我们有一个用于用户事件的时间序列数据库,如下所示:
timestamp user_id event ticke_type error_type
2019-06-06 14:33:31 user_a choose_ticket ticke_b NULL
2019-06-06 14:34:31 user_b choose_ticket ticke_f NULL
2019-06-06 14:36:31 user_a booing_error NULL error_c
2019-06-06 14:37:31 user_a choose_ticket ticke_h NULL
2019-06-06 14:38:31 user_a booing_error NULL error_d
2019-06-06 14:39:31 user_a booing_error NULL error_e
这是我们需要的一个用例:
为了调查哪种机票类型导致某些预订错误,
我们将要研究机票类型,
仅在较早的事件choose_ticket
中可用。
在这种情况下,我们要寻找的是每个booking_error
事件,找到前一个choose_ticket
事件
相同用户并将票证类型合并到booking_error
事件中。
所以理想情况下,我们想要的输出是:
timestamp user_id event ticke_type error_type
2019-06-06 14:36:31 user_a booing_error ticke_b error_c
2019-06-06 14:38:31 user_a booing_error ticke_h error_d
2019-06-06 14:39:31 user_a booing_error ticke_h error_e
我能找到的最接近的是Spark add new column to dataframe with value from previous row, 这样我们就可以从上一个事件中获取属性并将其立即应用于该事件。
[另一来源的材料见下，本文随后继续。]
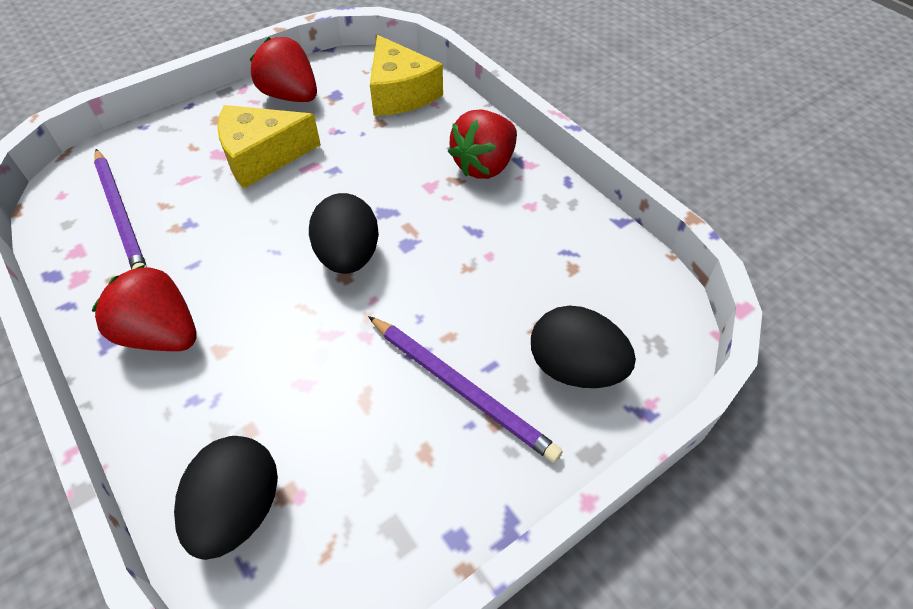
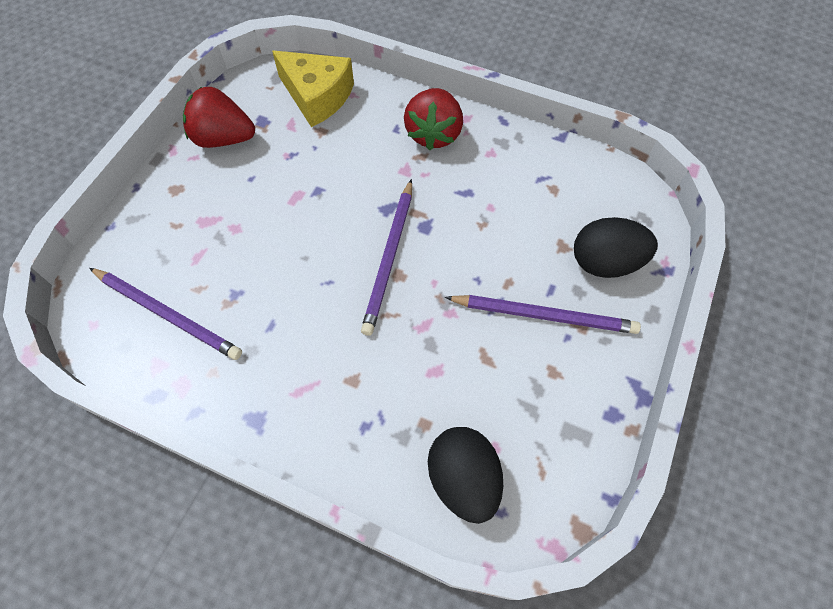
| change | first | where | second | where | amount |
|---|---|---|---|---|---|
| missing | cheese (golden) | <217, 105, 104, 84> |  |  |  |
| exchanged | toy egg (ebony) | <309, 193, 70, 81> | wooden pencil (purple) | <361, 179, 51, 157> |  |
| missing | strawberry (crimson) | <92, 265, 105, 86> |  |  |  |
这几乎可以工作,除了当有多个事件(在此示例中为booing_error
)时,在这种情况下,只有第一个事件可以获取所需的属性。
例如,这是我们从上面的SO链接中获得的解决方案所得到的:
timestamp user_id event ticke_type error_type
2019-06-06 14:36:31 user_a booing_error ticke_b error_c
2019-06-06 14:38:31 user_a booing_error ticke_h error_d
2019-06-06 14:39:31 user_a booing_error NULL error_e
总而言之,对于给定的行,如何找到符合特定条件的上一行并将其属性“ cherry-pick”呢?
最好的方法是什么?
答案 0 :(得分:2)
org.apache.spark.sql.functions.last
是您要寻找的。您可以重命名“最近”列以最后替换ticke_type。
scala> df.show
+-------------------+-------+-------------+----------+----------+
| timestamp|user_id| event|ticke_type|error_type|
+-------------------+-------+-------------+----------+----------+
|2019-06-06 14:33:31| user_a|choose_ticket| ticke_b| null|
|2019-06-06 14:34:31| user_b|choose_ticket| ticke_f| null|
|2019-06-06 14:36:31| user_a|booking_error| null| error_c|
|2019-06-06 14:37:31| user_a|choose_ticket| ticke_h| null|
|2019-06-06 14:38:31| user_a|booking_error| null| error_d|
|2019-06-06 14:39:31| user_a|booking_error| null| error_e|
+-------------------+-------+-------------+----------+----------+
scala> val overColumns = Window.partitionBy("user_id").orderBy("timestamp")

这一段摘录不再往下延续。